All this spills over into the organization and not everyone is able to deal with this subject and not everyone is able to sort it all out. Conflicts mostly relate to the activities of a manager, and HR can only deal with them when somebody quits their job.
t turns out that companies often mean the entertainment of employees, "congratulations", interteaching, which is not bad and is also necessary. But they miss the main thing - the conflicts.
As a result of unresolved conflicts, not only relations between individual employees deteriorate, but there can be huge fakapos, because of which clients leave, people get fired and turnover occurs. It's a huge waste of resources and a huge amount of time while they're trying to talk things through, understand, and figure them out.

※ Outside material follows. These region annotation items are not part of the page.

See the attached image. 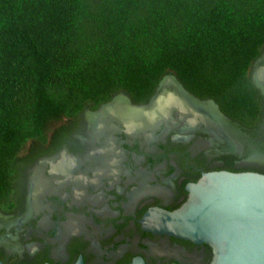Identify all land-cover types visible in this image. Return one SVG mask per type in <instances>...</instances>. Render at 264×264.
<instances>
[{
  "label": "flooded vegetation",
  "instance_id": "flooded-vegetation-1",
  "mask_svg": "<svg viewBox=\"0 0 264 264\" xmlns=\"http://www.w3.org/2000/svg\"><path fill=\"white\" fill-rule=\"evenodd\" d=\"M249 77L260 107L248 121L165 75L145 101L117 93L30 142L0 199V262L209 263L208 245L151 233L141 220L152 208H179L202 174H264V47ZM159 97L166 107L155 123L146 114Z\"/></svg>",
  "mask_w": 264,
  "mask_h": 264
},
{
  "label": "trees",
  "instance_id": "trees-1",
  "mask_svg": "<svg viewBox=\"0 0 264 264\" xmlns=\"http://www.w3.org/2000/svg\"><path fill=\"white\" fill-rule=\"evenodd\" d=\"M263 47L264 0H0V199L30 142L117 93L145 101L165 75L250 120Z\"/></svg>",
  "mask_w": 264,
  "mask_h": 264
},
{
  "label": "water",
  "instance_id": "water-1",
  "mask_svg": "<svg viewBox=\"0 0 264 264\" xmlns=\"http://www.w3.org/2000/svg\"><path fill=\"white\" fill-rule=\"evenodd\" d=\"M164 107L159 97L148 112L152 122L161 119ZM186 191L179 208L148 210L142 228L208 245L212 258L206 264H264V174L209 172ZM143 263L144 258L137 257L130 264ZM76 264H81L80 257Z\"/></svg>",
  "mask_w": 264,
  "mask_h": 264
},
{
  "label": "bare ground",
  "instance_id": "bare-ground-1",
  "mask_svg": "<svg viewBox=\"0 0 264 264\" xmlns=\"http://www.w3.org/2000/svg\"><path fill=\"white\" fill-rule=\"evenodd\" d=\"M161 99H162V98H161ZM161 101H162V100H161ZM161 101H159L160 104L162 103ZM170 103H171V104H170ZM172 104H173L172 102H169V106H173ZM156 109H157V108H156ZM156 109H155V110H156ZM152 113H154V112L152 111V112L150 113L151 116H152ZM148 114H149V113L147 112L146 116H147L148 119H150V118L148 117ZM161 116H162V113H161ZM161 116H160V117H161ZM150 120H151V119H150Z\"/></svg>",
  "mask_w": 264,
  "mask_h": 264
}]
</instances>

In 2014 I faced a number of systemic conflicts and contradictions at work, and I did not understand how to solve them. At the same time, I was looking for an opportunity to get a psychology degree. And I came across a master's program on the topic of mediation - conflict mediation. I decided to study and immediately put my knowledge into practice.
Since then, I have had several cases in different companies, where I have implemented the principles of mediation.
On March 2 you will present the case "How to implement conflict prevention system in hr-processes" at the HR-Communication online conference. How will it be useful for HR-community?
My presentation will not be about a specific case. I am more interested in telling the community about the principles of mediation, and how with their help almost any case can be solved, regardless of the corporate culture in the company and any conflicts. This is a universal scheme, which I have tried out on companies in various areas of business.
I would like to talk about what mediation is, how it can be implemented in the HR system for conflict prevention, and how to set up a system that will allow conflicts to almost never develop.
I hope that this topic will be useful for my colleagues. Mediation is not yet widespread enough, but by working together we can reduce tensions in business and move towards a civilized culture in the work of our companies.